Objective: Preparation of an optimized finasteride (FSD) lyophilized tablets loaded with self-nanoemulsifying drug delivery system (SNEDDS).
Significance: Enhance FSD bioavailability in male pattern baldness and benign prostatic hyperplasia.
Methods: Two-step optimization was implemented to achieve the study goals. First; the mixture design was used to develop an optimized SNEDDS through which the effect of cosurfactant number of carbon atoms on SNEDDS particle size and thermodynamic stability has been tested. Second; the different tablet excipients have been used to develop an optimized self-nanoemulsifying lyophilized tablets (SNELTs). The prepared tablets have been fully characterized. Interaction among tablet components has been studied. Finally, FSD clinical pharmacokinetic has been investigated on human volunteers.
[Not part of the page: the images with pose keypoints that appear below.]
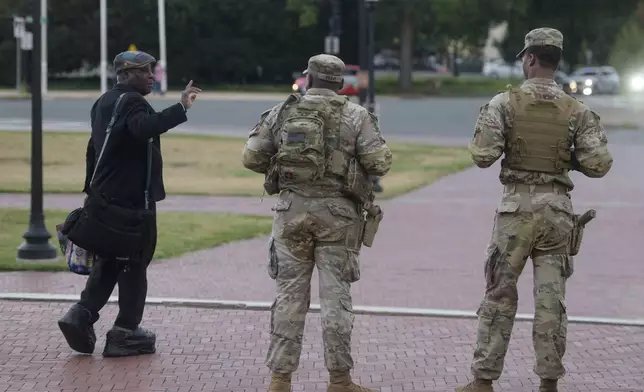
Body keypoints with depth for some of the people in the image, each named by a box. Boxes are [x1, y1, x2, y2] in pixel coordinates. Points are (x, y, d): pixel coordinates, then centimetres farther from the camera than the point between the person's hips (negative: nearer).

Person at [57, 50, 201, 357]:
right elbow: (144, 127, -37)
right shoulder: (131, 102, -15)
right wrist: (180, 109, -43)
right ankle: (125, 333, 2)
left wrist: (93, 188, 27)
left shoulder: (104, 102, 16)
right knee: (135, 263, -1)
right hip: (133, 196, -9)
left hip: (107, 194, 9)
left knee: (109, 261, 15)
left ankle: (81, 315, 3)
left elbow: (93, 147, 22)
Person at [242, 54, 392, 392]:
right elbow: (380, 163, -7)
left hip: (292, 209, 2)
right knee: (335, 296, 3)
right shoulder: (356, 116, -2)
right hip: (337, 212, -2)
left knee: (290, 294, 7)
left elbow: (251, 158, 4)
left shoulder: (281, 113, 4)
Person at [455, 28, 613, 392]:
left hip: (518, 205, -2)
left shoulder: (505, 103, -6)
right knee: (551, 298, 6)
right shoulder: (577, 110, 0)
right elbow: (598, 164, -5)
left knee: (500, 294, 5)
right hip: (558, 209, 2)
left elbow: (483, 156, -12)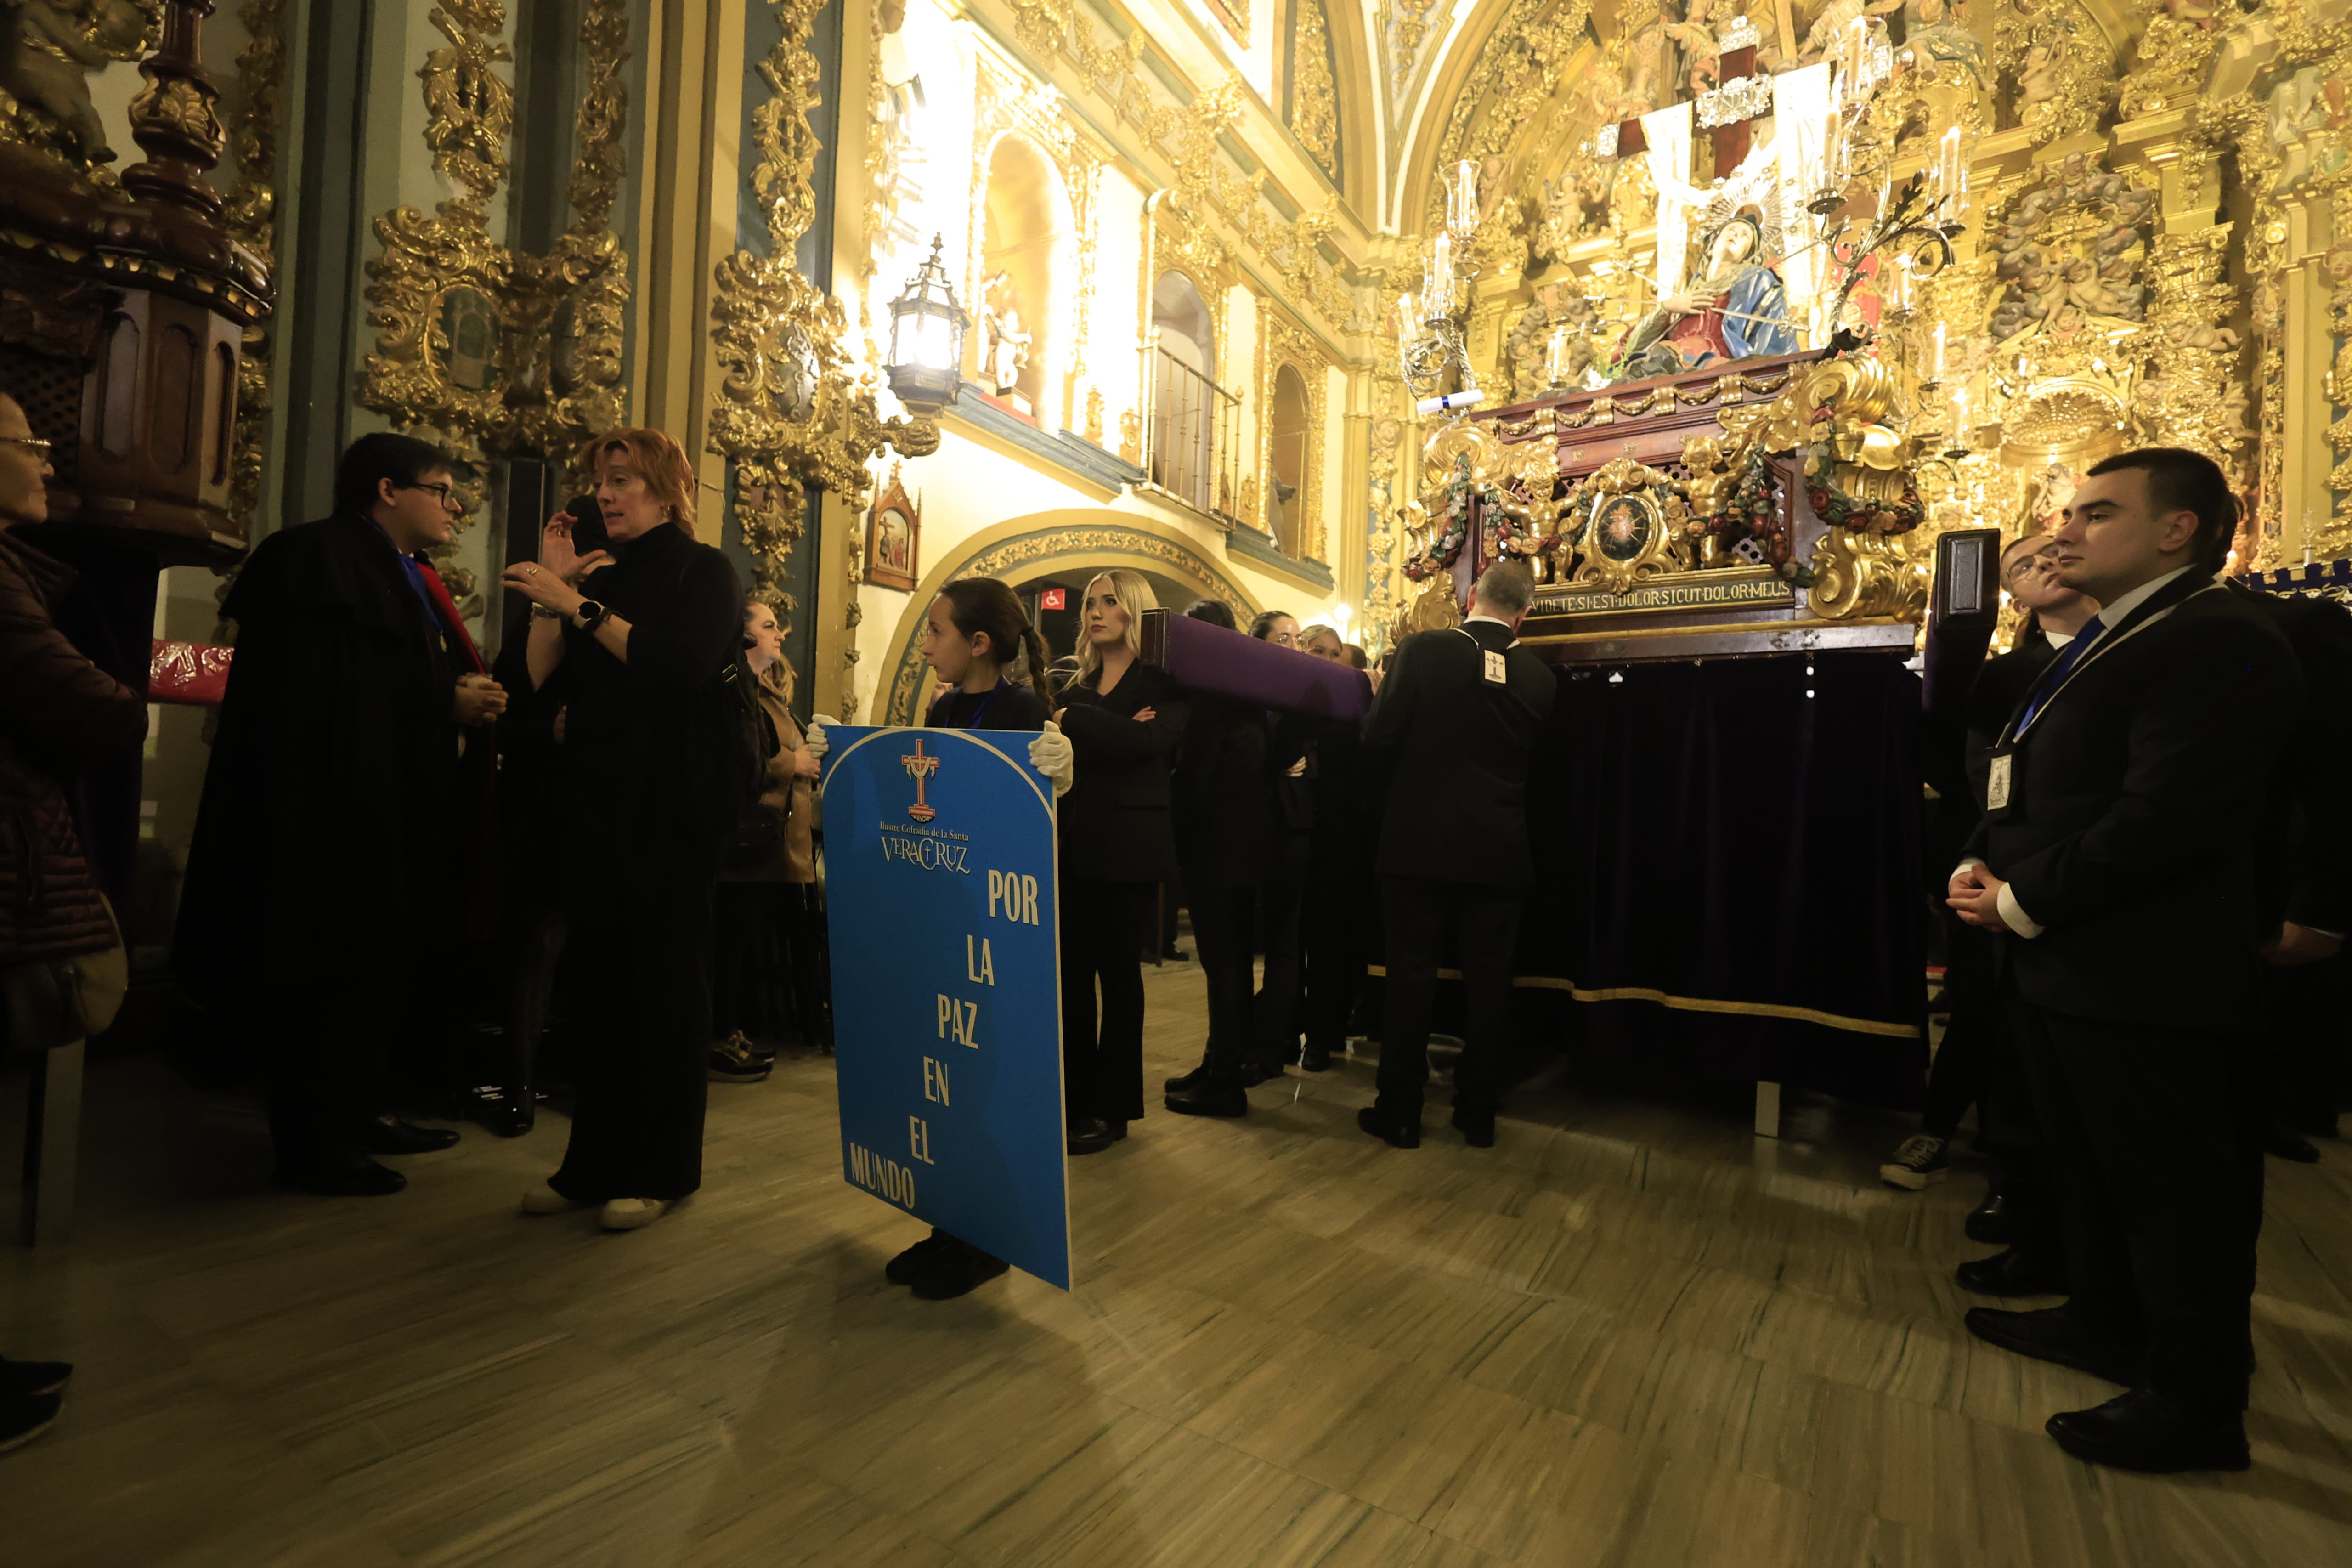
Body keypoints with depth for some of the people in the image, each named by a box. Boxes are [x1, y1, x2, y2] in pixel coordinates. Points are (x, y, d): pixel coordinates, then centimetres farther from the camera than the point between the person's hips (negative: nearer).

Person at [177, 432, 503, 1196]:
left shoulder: (408, 577, 20)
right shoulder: (323, 557, -9)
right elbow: (322, 689, -19)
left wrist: (473, 697, -1)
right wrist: (446, 701, -20)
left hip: (396, 811, 10)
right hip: (338, 808, -10)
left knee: (380, 966, 13)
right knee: (334, 969, -3)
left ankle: (363, 1112, 24)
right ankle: (313, 1145, 7)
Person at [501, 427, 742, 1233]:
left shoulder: (703, 570, 0)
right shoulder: (601, 577, 16)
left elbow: (683, 667, -17)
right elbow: (543, 681, 9)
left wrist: (580, 605, -17)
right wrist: (553, 584, 4)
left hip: (672, 806, -5)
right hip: (600, 800, 6)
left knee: (666, 979, 0)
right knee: (601, 978, 7)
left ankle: (659, 1169, 11)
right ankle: (596, 1161, 18)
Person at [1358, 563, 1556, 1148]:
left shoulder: (1423, 650, -8)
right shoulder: (1538, 677, 0)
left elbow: (1378, 740, -9)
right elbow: (1526, 758, 9)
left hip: (1420, 841, -2)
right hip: (1499, 851, 2)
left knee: (1411, 975, 6)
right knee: (1489, 983, 11)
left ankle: (1400, 1112, 14)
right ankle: (1478, 1114, 22)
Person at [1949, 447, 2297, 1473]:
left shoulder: (2216, 644, -16)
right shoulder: (2104, 643, 16)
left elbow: (2168, 817, -25)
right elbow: (2031, 786, 17)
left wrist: (2022, 903, -18)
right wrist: (1980, 864, 0)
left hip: (2142, 975, -10)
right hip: (2061, 964, 10)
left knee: (2173, 1187, 6)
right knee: (2088, 1160, 22)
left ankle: (2198, 1405, 23)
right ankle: (2106, 1324, 40)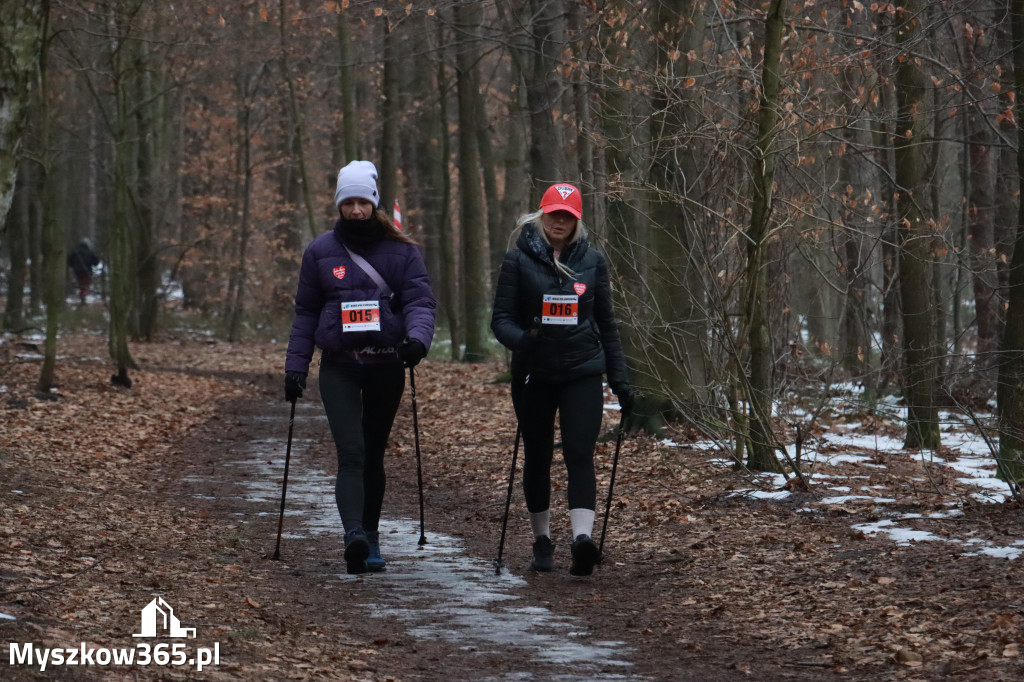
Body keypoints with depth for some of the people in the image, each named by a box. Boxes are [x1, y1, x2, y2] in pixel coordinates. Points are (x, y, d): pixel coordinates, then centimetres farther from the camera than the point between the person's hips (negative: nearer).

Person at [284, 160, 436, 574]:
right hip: (339, 367, -1)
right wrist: (295, 368, 5)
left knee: (374, 454, 11)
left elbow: (420, 300, -4)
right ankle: (354, 536, -29)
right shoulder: (320, 252, 6)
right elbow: (305, 313, 11)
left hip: (386, 365, 1)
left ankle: (370, 537, 21)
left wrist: (417, 337, -25)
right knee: (351, 451, -16)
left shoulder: (401, 251, 3)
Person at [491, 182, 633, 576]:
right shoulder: (519, 259, -1)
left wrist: (620, 379, 9)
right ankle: (542, 541, 23)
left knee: (579, 453, -14)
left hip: (582, 372, 0)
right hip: (534, 375, 0)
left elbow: (606, 323, 13)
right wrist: (521, 340, -27)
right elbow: (501, 318, -4)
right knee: (537, 456, 10)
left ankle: (582, 537, -26)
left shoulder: (592, 261, 6)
Results: Anise oil and tween 80 were selected as oily phase and surfactant, respectively while different aliphatic alcohols were studied as cosurfactants. Percentages of oil, surfactant, and cosurfactants were significantly affecting SNEDDS particle size. Increasing cosurfactant number of carbon atoms achieved smaller particle size and higher stability. The optimized SNEDDS was found to contain 10.3455, 45.8972, and 43.7573% of anise oil, tween 80, and butanol, respectively. Variations in FSD cumulative release and disintegration time, from the prepared tablets, were attributed to change in the percent of plasdone XL, Avicel and silica. No interaction among components was noticed. Clinical pharmacokinetics illustrated significant enhancement in the studied parameters from the optimized lyophilized tablets loaded with drug SNEDDS when compared to marketed FSD product.
Conclusion: Lyophilized tablets could be considered as a good alternative for conventional solid dosage forms especially when loaded with drug nanosystems.
Keywords: Finasteride; SNEDDS; SNELTs; clinical pharmacokinetics; optimization.